DOCUMENT EXTRACT
begin

TS--Would there be any limits?

We would select within the law.

We will inter-library loan anything that we would have within our collections.

Our role is to organize searches and provide tools so people can find what they want.

People want to make their own decisions.

We need to move from a gate-keeping to a facilitating role on information and teaching information literacy to our users so that they will successfully use the resources without us.

Most of us do select on the Internet as well. Most of us offer pointers to sights that we consider especially useful, but only to give the users shortcuts to commonly sought information.

TS--How about the children's room?

The children's room is a myth. The children can leave the room.

TS--If I am eight and alone in the library, can I go anywhere I want?

The favorite library story is of the young child who has chosen a book on sex and has snuck to the back of the children's room where he reads it in hiding--that's the reality. People don't realize what the cut off is for the children's room, which, in a lot of ways, is middle school. It's no longer cool to be in the children's room when you are in middle school.

TS--You wouldn't put Playboy in the children's room, so what is the difference between having a Playboy in the children's room and having an unfiltered Internet.

But we might have Playboy in the library, and the children can go to it.

TS--If a child did come up to you and ask for a Playboy, would you give it to him.


In my library our city council decided and we implemented a guideline that says that children between the ages of eight and twelve need permission to use the Internet. Children under twelve also need permission to get a library card, and that was the basis for making that decision. That is a pretty narrow group that is being protected if you want to call it that. Those parents who have signed up to allow their children use the Internet do not necessarily monitor their use. We hoped we would encourage parents to sit down with their kids and talk about what their expectations were in terms of their use of the Internet. Here they could discuss their family values, but I think in most cases they do not do that.

TS--For a child to get a library card, does the child need permission from a parent?

It varies by jurisdiction.

The reason we do it is because the parents are responsible for materials, and without the parent's signature we cannot collect money on materials that are not returned.

Anyone can walk into a library and use anything without a card. There is no relation between having a card and accessing information in the library.

TS--Do any of the other libraries have age restrictions limiting the use of the Internet?

Other libraries in this country.

TS--Why do you think some libraries have allowed filtering software?

end

DATA PROVIDED
begin

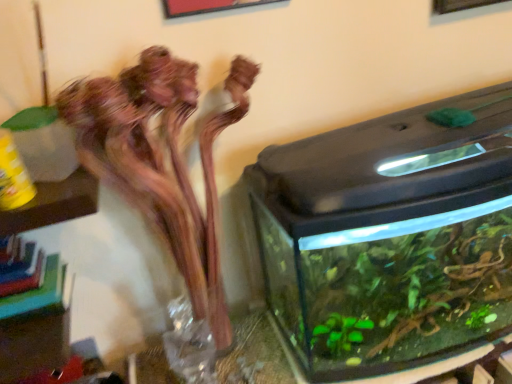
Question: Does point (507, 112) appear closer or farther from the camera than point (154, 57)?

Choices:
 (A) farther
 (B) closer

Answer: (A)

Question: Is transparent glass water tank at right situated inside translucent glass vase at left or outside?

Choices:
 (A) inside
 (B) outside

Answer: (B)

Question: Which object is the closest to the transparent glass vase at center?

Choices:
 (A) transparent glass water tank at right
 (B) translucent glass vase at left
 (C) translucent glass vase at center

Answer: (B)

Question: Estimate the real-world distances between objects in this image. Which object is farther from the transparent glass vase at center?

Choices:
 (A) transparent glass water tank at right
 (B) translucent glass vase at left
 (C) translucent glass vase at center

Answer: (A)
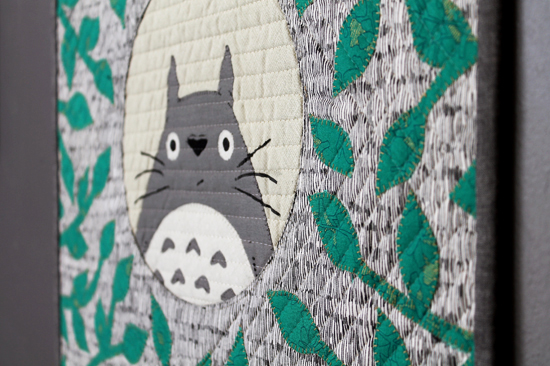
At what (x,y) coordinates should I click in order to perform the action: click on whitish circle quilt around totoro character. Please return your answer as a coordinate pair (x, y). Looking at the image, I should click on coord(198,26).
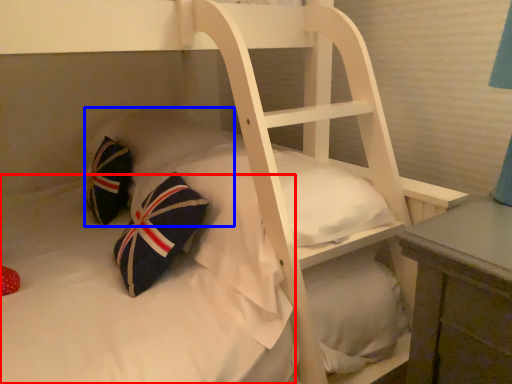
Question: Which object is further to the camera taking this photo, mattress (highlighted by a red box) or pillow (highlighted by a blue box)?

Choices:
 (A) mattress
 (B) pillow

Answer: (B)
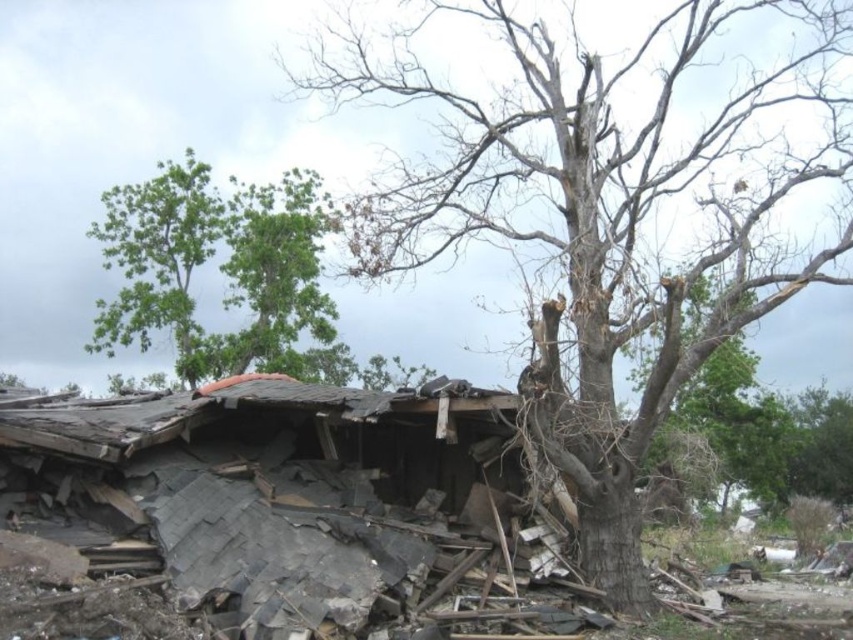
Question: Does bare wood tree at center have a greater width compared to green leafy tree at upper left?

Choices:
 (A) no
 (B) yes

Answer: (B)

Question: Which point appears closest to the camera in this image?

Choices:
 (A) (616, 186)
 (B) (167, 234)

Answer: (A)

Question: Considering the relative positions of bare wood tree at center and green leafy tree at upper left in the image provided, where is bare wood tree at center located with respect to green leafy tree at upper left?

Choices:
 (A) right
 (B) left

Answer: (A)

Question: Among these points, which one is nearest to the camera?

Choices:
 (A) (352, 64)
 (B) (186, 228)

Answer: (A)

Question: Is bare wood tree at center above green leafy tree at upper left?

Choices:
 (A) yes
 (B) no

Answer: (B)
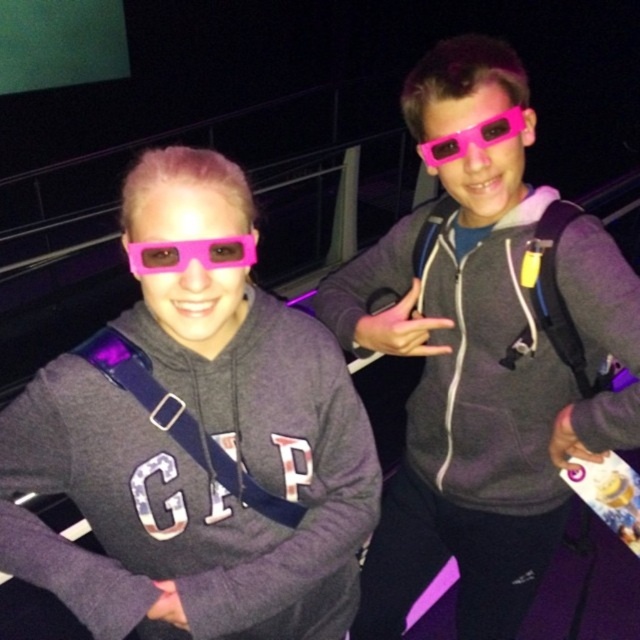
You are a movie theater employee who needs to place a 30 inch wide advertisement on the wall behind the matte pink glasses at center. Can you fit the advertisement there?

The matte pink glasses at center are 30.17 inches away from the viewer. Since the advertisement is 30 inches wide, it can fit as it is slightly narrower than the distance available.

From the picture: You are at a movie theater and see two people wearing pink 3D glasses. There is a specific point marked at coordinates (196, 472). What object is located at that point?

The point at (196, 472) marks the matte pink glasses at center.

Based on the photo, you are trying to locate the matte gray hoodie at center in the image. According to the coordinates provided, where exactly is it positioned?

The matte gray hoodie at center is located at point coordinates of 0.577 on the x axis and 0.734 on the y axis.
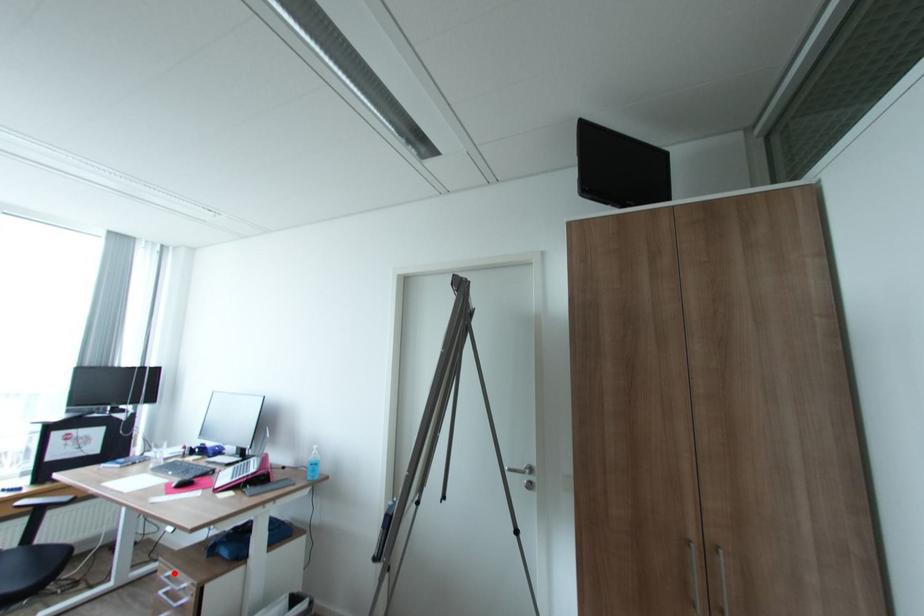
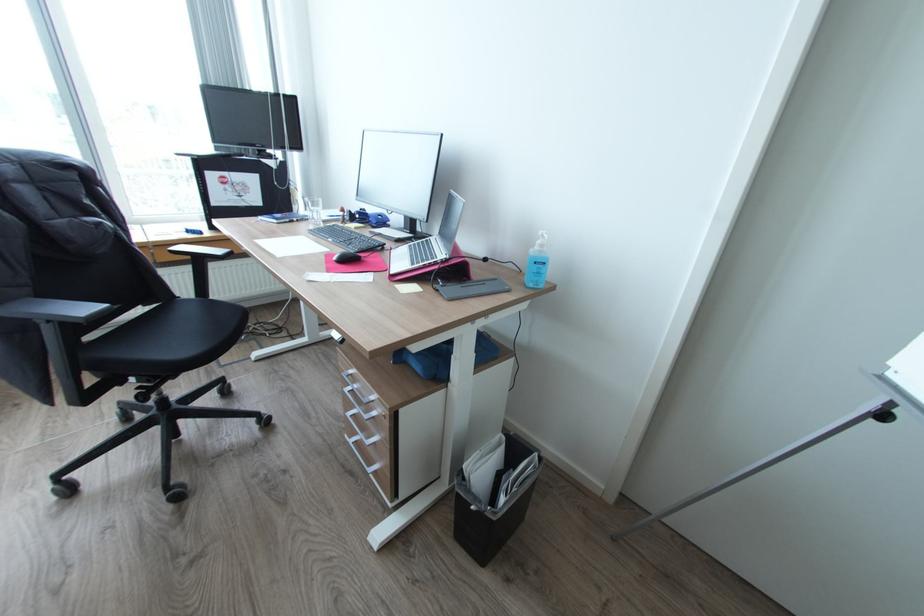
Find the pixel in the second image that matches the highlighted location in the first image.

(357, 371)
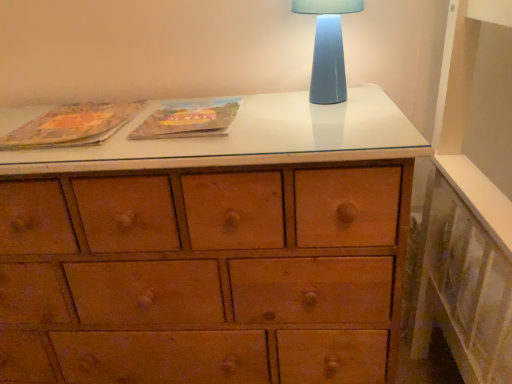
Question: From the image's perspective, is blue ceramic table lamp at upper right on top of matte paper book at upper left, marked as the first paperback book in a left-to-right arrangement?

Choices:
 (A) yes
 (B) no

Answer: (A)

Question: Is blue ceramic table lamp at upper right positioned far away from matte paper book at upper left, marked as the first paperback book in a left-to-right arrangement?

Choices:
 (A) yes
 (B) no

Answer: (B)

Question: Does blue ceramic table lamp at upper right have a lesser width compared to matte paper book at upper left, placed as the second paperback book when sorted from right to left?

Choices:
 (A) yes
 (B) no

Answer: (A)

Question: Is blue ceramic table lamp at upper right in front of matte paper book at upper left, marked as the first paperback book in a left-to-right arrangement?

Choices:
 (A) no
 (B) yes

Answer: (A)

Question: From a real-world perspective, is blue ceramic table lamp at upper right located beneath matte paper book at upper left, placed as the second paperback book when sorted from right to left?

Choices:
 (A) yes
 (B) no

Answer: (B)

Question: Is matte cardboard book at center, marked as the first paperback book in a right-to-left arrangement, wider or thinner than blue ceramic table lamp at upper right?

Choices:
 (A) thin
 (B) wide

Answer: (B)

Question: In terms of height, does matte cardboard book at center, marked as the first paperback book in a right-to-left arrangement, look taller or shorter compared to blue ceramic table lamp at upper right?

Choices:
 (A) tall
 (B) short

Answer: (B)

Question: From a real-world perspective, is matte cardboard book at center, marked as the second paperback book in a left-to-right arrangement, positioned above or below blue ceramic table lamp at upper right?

end

PROBLEMS
1. Please write out the part of the interview on library Internet access that runs from "People want to" up to and including "leave the room.".
2. Continue the interview on library Internet access, starting right after its last line.

ANSWERS FOR THE TASKS
1.
People want to make their own decisions.

We need to move from a gate-keeping to a facilitating role on information and teaching information literacy to our users so that they will successfully use the resources without us.

Most of us do select on the Internet as well. Most of us offer pointers to sights that we consider especially useful, but only to give the users shortcuts to commonly sought information.

TS--How about the children's room?

The children's room is a myth. The children can leave the room.

2.
There are several reasons. In some cases librarians have been directed by politicians to do so. In houston I know of a library that decided if it did not implement the filtering software they would be forced to, and they wanted to control how it was done. Some other people have done it out of fear. In other cases I have no idea why some libraries have done it, because no one asked them to. Normally the case is the library is directed to do so or they fear being forced to do it in a less palatable way.

There is a relationship that goes back beyond that does talk about the type of community in general in which that library exists. This takes us back to the political ethic of libraries. Here we are with some very strong feelings of freedom of access and First Amendment issues, and there may be cases in which the political tenor of the jurisdiction within which the library operates is not there. We get caught in that.

TS--So the libraries have to somehow reflect the political situation that they are in.

That is the crux of the problem.

TS--So legally a library could allow filtering software?

We are not lawyers and it has not been tested. It seems the law would not allow filtering software. Do you filter some and allow choice?

That is the real open question. We have a responsibility to say we have loaded X filter on here, this is the point of view of the filter, and this is how much information we have about the filter.

TS--So if you have filters on some of the computers, will you not have filters on all of the computers? So, for instance, filters may be placed on the children's computers, but the children will not be forced to use those computers.

It depends on the policy. (Tape flips here)

It worries me when I see our profession being really strident. I think we lose our constituency when we do that, and we are risking losing a major constituency on this one. How we communicate with our communities and how we respect their opinion developing process is going to be absolutely critical for us.

One thing that key is that we all really care about kids. When people get upset about this issue we are cast as the villain, and we probably care about their kids more than many other people in society. So this is why it is important for us to want to have a dialogue, be aware of and responsive to what people in our community think, want and expect. We do not want only to be responsive to one group, and that is where the challenge comes in.

Parents come to us from a fear and strong emotional point, sometimes with no specific problem, making the resulting conversations very difficult to resolve. The Internet is ubiquitous; we have to communicate with our children about what it represents and means. If they want to get up to no good on the Internet, they have a lot of places to go for access. I have to educate my child about my expectations on how they are going to behave with this tool. Its overwhelming when the parents say they cannot handle the obligation and expect others to do it for them.

The thing I find very interesting about this is there is a demand for a public institution to take the responsibility to make a choice for a child, and that is exactly opposite from where much of the political spectrum is going in this country, which is moving government out of making decisions for the individuals. There are public institutions that are moving into that void of taking responsibility particularly for children--certainly our public education system is doing it. Our city, parks and recreation departments are taking on parental responsibilities. We are saying as a lone public institution that we will not.

TS--Wouldn't every rational person say that all children should be protected from pornography?

Yes. Pornography and violence.

As a parent there are many things from which I want to protect my child, and I see it as my job to protect him.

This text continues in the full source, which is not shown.